Politolog ocenił, że blokada Sejmu to kolejny dowód na anarchizację życia publicznego w Polsce. - W Polsce następuje powolna destrukcja demokracji, podważanie jej fundamentów proceduralnych, aksjologicznych, instytucjonalnych - powiedział prof. Radosław Markowski z UW.
"Zagrożenia istnieją naprawdę"
Według Markowskiego, obawy formułowane przez prezydenta Komorowskiego, a także m.in. byłego prezydenta Aleksandra Kwaśniewskiego "nie są wydumane, te zagrożenia naprawdę istnieją". Kwaśniewski w radiowej Jedynce ocenił m.in., że doszło do przekroczenia prawa do demonstracji.

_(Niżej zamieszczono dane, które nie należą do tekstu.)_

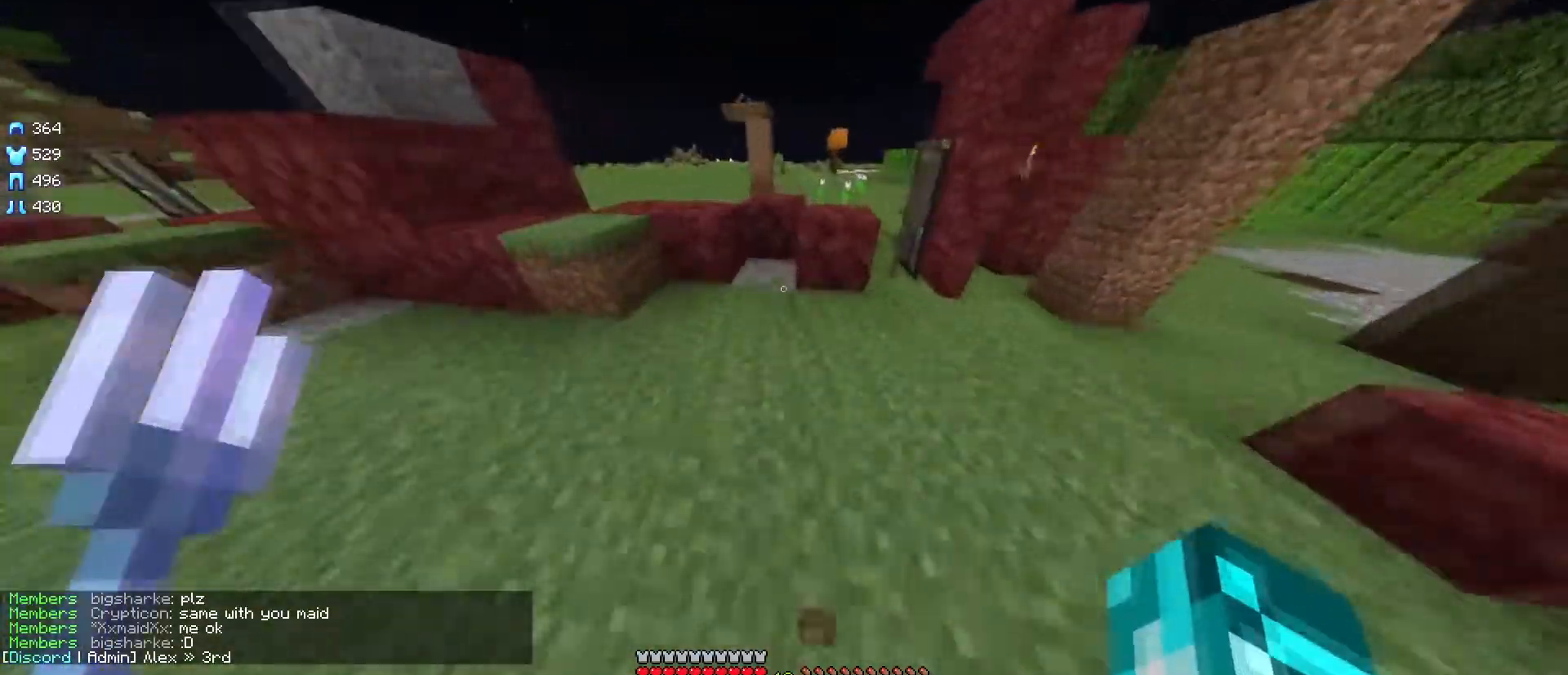
{"keys": ["w"], "mouse": [], "events": []}
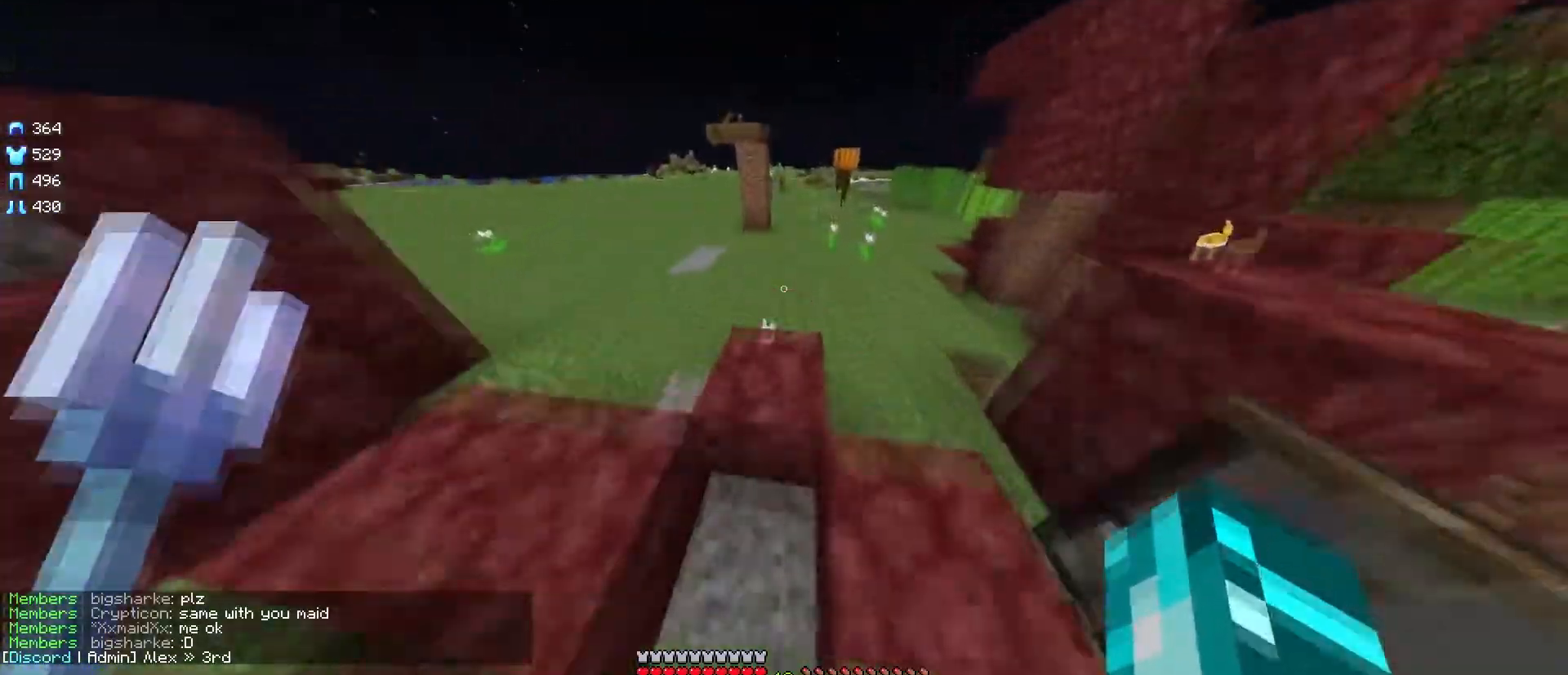
{"keys": ["w"], "mouse": [], "events": []}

- Tam gdzie padały demokracje, gdzie rodziły się autorytaryzmy, tak to się zaczynało. Niesłychane nakręcenie koniunktury emocjonalnej, świat biało-czarny, spiskowe teorie i ulica jako gniew ludu przeciwko skorumpowanym, złym elitom, które nic nie robią - powiedział Markowski.
"Nie wydają pieniędzy na opony"
Politolog zwrócił uwagę, że w krajach o rozwiniętej demokracji związki zawodowe również organizują demonstracje, które - zaznaczył - często są znacznie liczniejsze niż piątkowy protest Solidarności. - Po pierwsze jednak związkowcy w tych krajach rozmawiają z rządem, są dla rządu partnerem dlatego, że nie wydają pieniędzy na opony marki Dunlop czy Continental, żeby smrodzić, tylko wydają je na zaplecze intelektualne w postaci think-tanków - powiedział.
- Te 2 tys. związkowców pod Sejmem to nic w stosunku do tego, co niemieckie związki zawodowe potrafią na ulicę wyprowadzić, czyli nawet 200-500 tys. Tam czasami też się odbywa coś, co przypomina nieprzyjemną zawieruchę, ale raczej są to incydentalne sprawy - dodał politolog.
Markowski podkreślił zarazem, że prawo do krytyki rządu jest niezbędną instytucją demokracji, jednak - zaznaczył - musi się ona odbywać w określonym porządku formalno-prawnym. Zdaniem politologa, blokada Sejmu była przekroczeniem tego porządku.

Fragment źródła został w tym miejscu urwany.